EDMONTON — A court in Edmonton will hear evidence today about whether to extend an emergency interim injunction granted late last week that briefly postponed the removal of homeless camps, says a lawyer for a human rights group that’s been fighting the removals.
Chris Wiebe, who is co-counsel representing the Coalition for Justice and Human Rights, says the postponement that was granted Friday only extends until noon today.
That’s just an hour after this morning’s hearing, where he says police will have the opportunity to present additional evidence that the removals need to happen now, and the coalition has a chance to rebut the arguments.
“‘Emergency interim interim’ is what we’re calling it,” Wiebe said in an interview Sunday about the granting of the short injunction.
The coalition had previously applied for an injunction to stop the removals pending a lawsuit it’s launched against the city’s encampment removal policy. The court is scheduled to hear their application for the pause on Jan. 11.
But Wiebe says city police on Thursday informed a committee of social agencies that work with the homeless about their plan to remove a number of encampments starting Monday morning, and that police asked the groups to stay away during the removals.
The Edmonton Police Service has argued in earlier documents submitted to the court that the camps pose a fire risk, Wiebe said.
The Bissell Centre, an Edmonton agency that supports low-income and homeless people, said in a statement posted on social media that people in the camps have limited options.
“Freezing temperatures are a reality for people who have to stay outdoors all night.
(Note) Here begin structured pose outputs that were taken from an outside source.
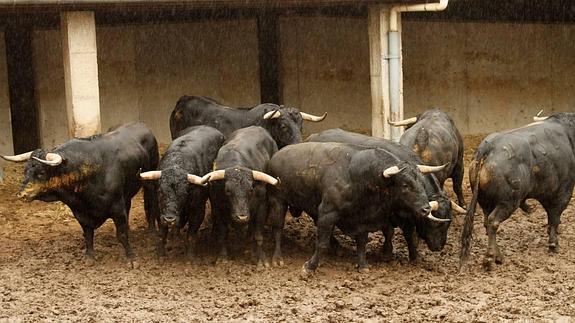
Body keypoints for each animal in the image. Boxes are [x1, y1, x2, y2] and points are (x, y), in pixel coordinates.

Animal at [1, 123, 160, 266]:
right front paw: (89, 257)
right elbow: (88, 235)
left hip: (149, 182)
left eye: (41, 172)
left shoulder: (117, 208)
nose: (21, 194)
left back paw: (152, 230)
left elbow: (121, 234)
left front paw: (131, 258)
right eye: (25, 170)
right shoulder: (80, 212)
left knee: (151, 202)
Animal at [462, 114, 575, 270]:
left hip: (485, 201)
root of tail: (487, 148)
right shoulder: (563, 192)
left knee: (487, 222)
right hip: (508, 202)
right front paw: (553, 244)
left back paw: (497, 256)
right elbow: (554, 217)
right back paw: (490, 258)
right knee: (493, 221)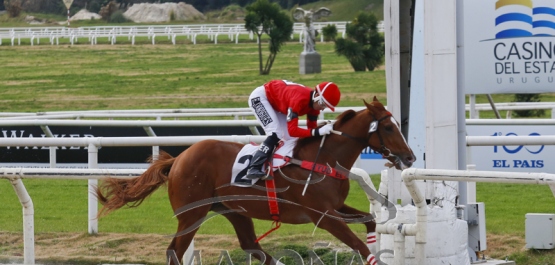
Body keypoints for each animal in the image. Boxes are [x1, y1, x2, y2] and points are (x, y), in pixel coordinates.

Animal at [97, 97, 414, 264]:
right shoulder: (323, 215)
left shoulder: (336, 207)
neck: (323, 158)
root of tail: (178, 159)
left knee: (251, 245)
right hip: (192, 213)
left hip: (233, 210)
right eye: (388, 127)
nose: (409, 157)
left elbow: (370, 222)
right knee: (174, 250)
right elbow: (358, 244)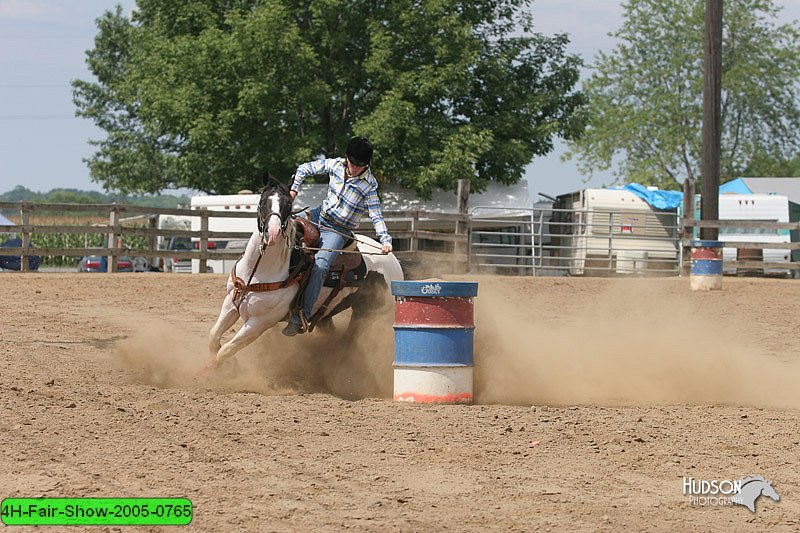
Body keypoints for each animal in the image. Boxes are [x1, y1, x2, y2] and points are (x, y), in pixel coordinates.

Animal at [205, 177, 406, 372]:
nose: (273, 233)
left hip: (365, 313)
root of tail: (394, 262)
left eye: (288, 205)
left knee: (347, 340)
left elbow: (226, 349)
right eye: (262, 202)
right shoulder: (231, 303)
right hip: (326, 313)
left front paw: (224, 368)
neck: (258, 271)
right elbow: (213, 337)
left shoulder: (261, 322)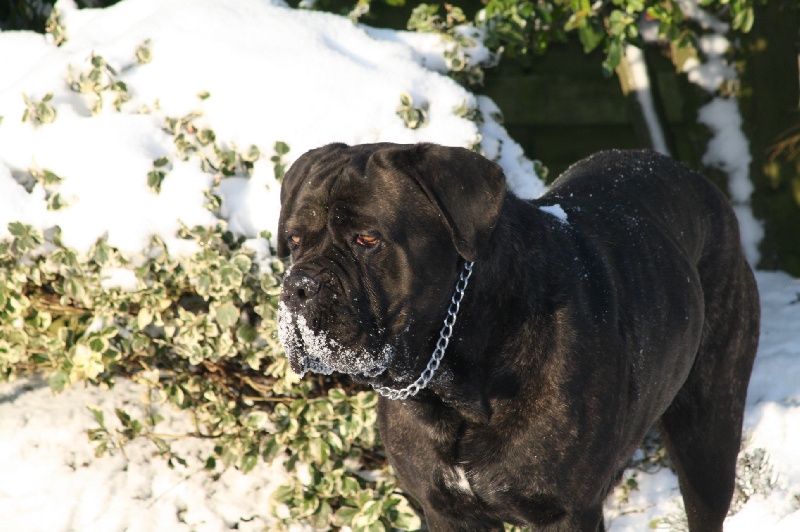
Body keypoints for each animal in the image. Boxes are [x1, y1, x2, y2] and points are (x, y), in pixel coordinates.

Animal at [278, 143, 760, 528]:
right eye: (295, 240)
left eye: (367, 239)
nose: (298, 287)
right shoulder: (446, 512)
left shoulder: (566, 513)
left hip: (708, 439)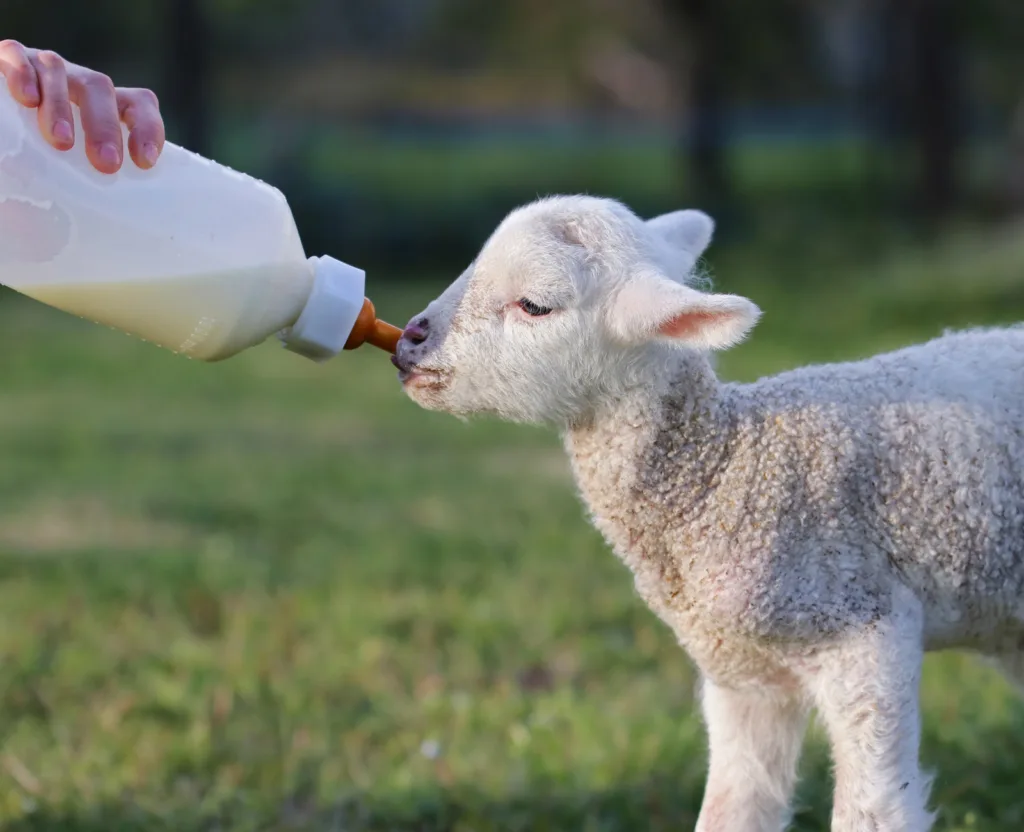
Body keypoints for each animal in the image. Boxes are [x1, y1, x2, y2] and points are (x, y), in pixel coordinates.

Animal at [387, 191, 1024, 827]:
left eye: (534, 305)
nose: (410, 339)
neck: (728, 471)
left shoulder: (868, 633)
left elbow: (871, 812)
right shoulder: (742, 672)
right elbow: (731, 808)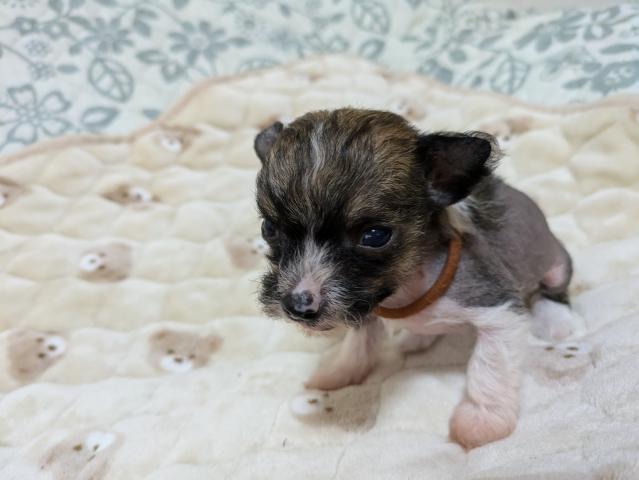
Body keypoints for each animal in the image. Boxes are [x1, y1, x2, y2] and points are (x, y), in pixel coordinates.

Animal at [253, 108, 577, 449]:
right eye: (268, 228)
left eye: (374, 235)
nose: (297, 305)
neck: (405, 286)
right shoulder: (363, 305)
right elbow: (357, 348)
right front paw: (337, 373)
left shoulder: (498, 312)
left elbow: (489, 368)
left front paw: (482, 420)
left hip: (556, 263)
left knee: (554, 290)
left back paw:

This can lead to grave outcomes like hypothermia, amputations and loss of life. For some people, staying outside all night is the only safe option,” the centre posted Friday after the emergency interim injunction was granted.
“(The removals) will disproportionally affect Indigenous people and negatively impact our community’s efforts towards reconciliation.”
EPS did not respond to requests for comment on Sunday.
Mayor Amarjeet Sohi said in a statement Friday night that the “scale and timing” of the planned encampment response on Monday was “concerning,” noting he found out about it Thursday night.
Sohi said he had immediate concerns about how vulnerable people would be supported, and said he has been advised the city isn’t leading the response, but has only been asked to provide cleaning services.
“The City of Edmonton endeavors to take a balanced approach based on the assessments of risks to individual encampment residents, the community and the public,” Sohi’s statement said.
“Given the number of people potentially impacted in this case, I am worried about how displaced people may take shelter in other spaces that are not safe or appropriate.”
City of Edmonton spokeswoman Cheryl Voordenhout said in an email Sunday that the social agencies were notified of the removals to “engage their assistance, not prevent them from supporting people who need help.”
“Service providers were asked to remain out of the immediate worksite for their safety. Police are involved with these encampments because they have been assessed and deemed to be high risk encampments,” Voordenhout said.
Homeward Trust Edmonton, an organization working to end homelessness, said about 3,080 people were experiencing homelessness in the provincial capital as of early November — 521 more than the same time last year.
A 54-year-old man and a woman believed to be in her 20s died in encampment fires during the first weekend of November.
Edmonton police spokesman Scott Pattison said last month that more than 14,000 complaints against encampments had been made to the city in 2023. As a result, 4,500 camps were investigated and responded to.
This report by The Canadian Press was first published Dec. 18, 2023.
— With files from Jamin Mike in Edmonton.